Jacob Holland-Wilkinson

Personal information
- Full name: Jacob Holland-Wilkinson
- Date of birth: 30 October 2002 (age 23)
- Place of birth: Bury, England
- Height: 1.78 m (5 ft 10 in)
- Position: Forward

Team information
- Current team: Ramsbottom United

Youth career
- Preston North End

Senior career*
- Years: Team / Apps / (Gls)
- 2020–2022: Preston North End / 0 / (0)
- 2021–2022: → AFC Fylde (loan) / ? / (?)
- 2021–2022: → Bamber Bridge F.C. (loan) / ? / (?)
- 2022–2023: Stoke City F.C. / 0 / (0)
- 2022–2023: → Lancaster City F.C. / 6 / (0)
- 2022–2023: → Stoke City F.C. Under-21s / 16 / (4)
- 2023–2024: Lancaster City F.C. / 21 / (3)
- 2023-2024: Athletic De Brave U21 / 10 / (11)
- 2023–2024: Bury F.C. / 10 / (4)
- 2023–2025: Chorley / 0 / (0)
- 2024–2025: → Widnes F.C. (loan) / ? / (?)
- 2024–2025: → Lancaster City F.C. (loan) / 4 / (0)
- 2025-: Ramsbottom United / 20 / (15)

= Jacob Holland-Wilkinson =

English footballer (born 2002)

Jacob Holland-Wilkinson (born 30 October 2002) is an English semi-professional footballer who plays as a forward for North West Counties Football League club Ramsbottom United.

==Career==
Holland-Wilkinson started his career in the Preston North End academy at the age of 14. During his time there, he was loaned out to AFC Fylde and Bamber Bridge F.C. to gain experience, though he did not make any first-team appearances.

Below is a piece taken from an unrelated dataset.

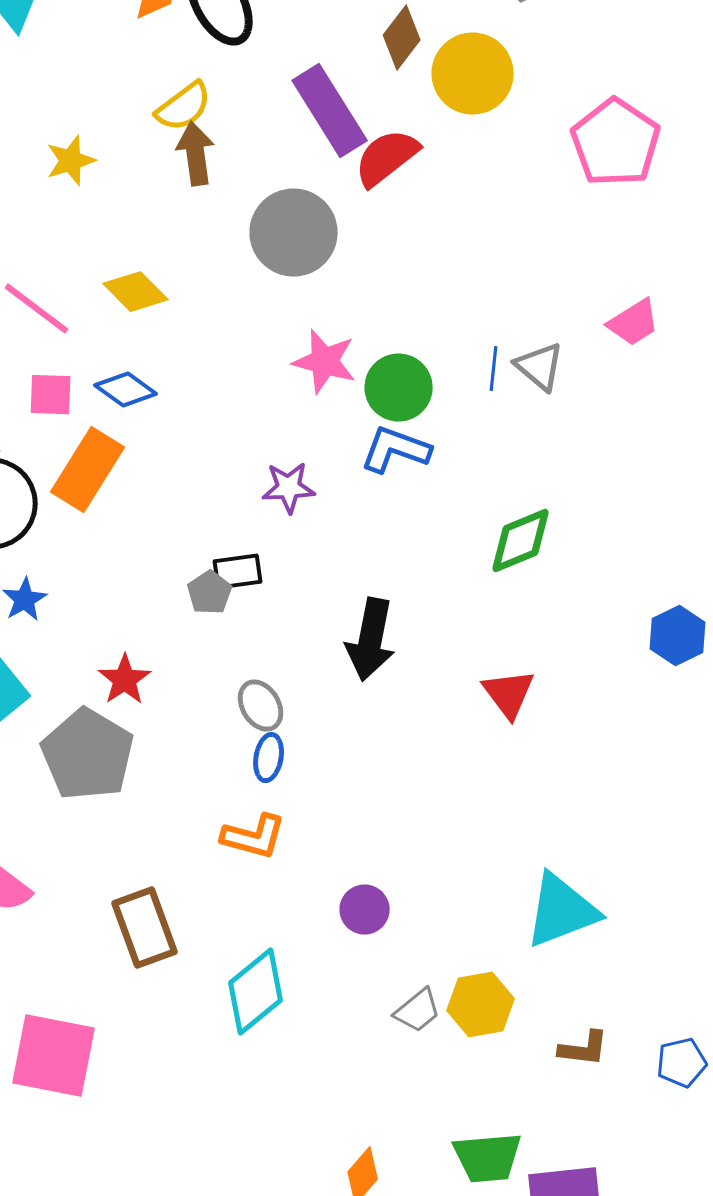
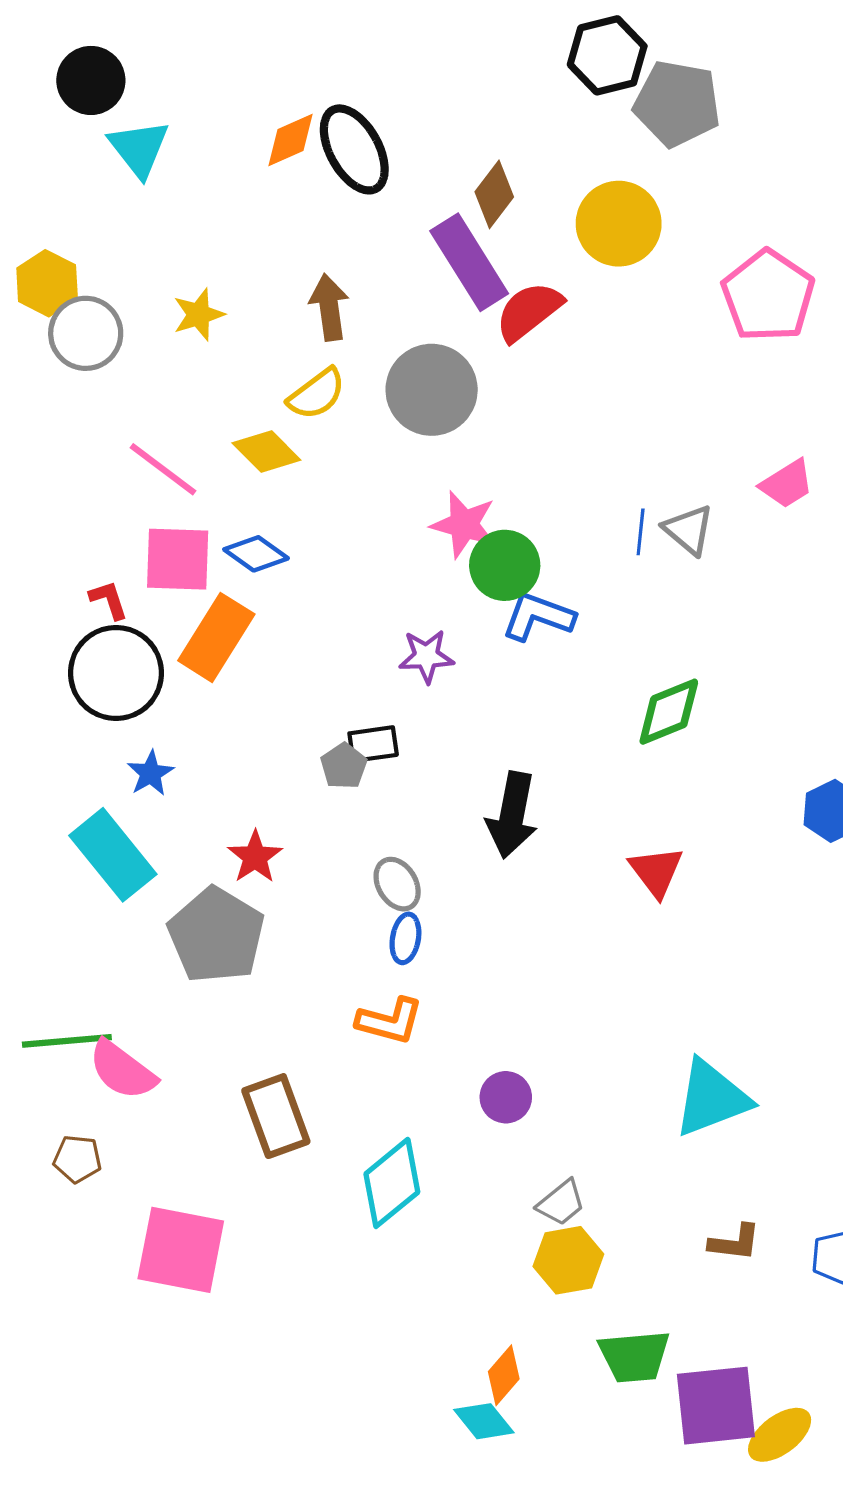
brown diamond: (402, 38) -> (494, 194), moved
yellow semicircle: (184, 107) -> (317, 394), moved
green circle: (399, 388) -> (505, 565), moved
pink square: (51, 395) -> (178, 559), size x1.5
yellow hexagon: (481, 1005) -> (568, 1260), moved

In 2022, Holland-Wilkinson was signed by Stoke City F.C., although he did not make any senior team appearances. He featured prominently in their Under-21 side, making 16 appearances and scoring 4 goals. During his time at Stoke, he was also loaned out to Lancaster City F.C., where he played 6 matches without scoring.

At the start of the 2023/2024 season, Holland-Wilkinson signed for Lancaster City F.C. where he was a consistent face in the starting XI making 21 appearances. He made the move to Bury F.C. on 16 January 2024 to "bolster the engine room" as the club entered the latter stage of the season.

On 2 August 2024, Chorley announced their signing of Holland-Wilkinson. He has since been loaned to Lancaster City F.C..

On 19 June 2025, Ramsbottom United signed Holland-Wilkinson.